PROBLEM DESCRIPTION: Write out exactly the lines from the one containing "Videoüberwachung zur Untersuchung von" through the last line of the records below, and no others.

┌──

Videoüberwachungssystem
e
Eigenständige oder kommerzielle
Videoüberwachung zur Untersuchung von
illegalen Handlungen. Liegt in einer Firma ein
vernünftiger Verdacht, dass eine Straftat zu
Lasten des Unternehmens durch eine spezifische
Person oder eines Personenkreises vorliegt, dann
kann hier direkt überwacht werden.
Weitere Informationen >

└──

TASK OUTPUT:
Videoüberwachung zur Untersuchung von
illegalen Handlungen. Liegt in einer Firma ein
vernünftiger Verdacht, dass eine Straftat zu
Lasten des Unternehmens durch eine spezifische
Person oder eines Personenkreises vorliegt, dann
kann hier direkt überwacht werden.
Weitere Informationen >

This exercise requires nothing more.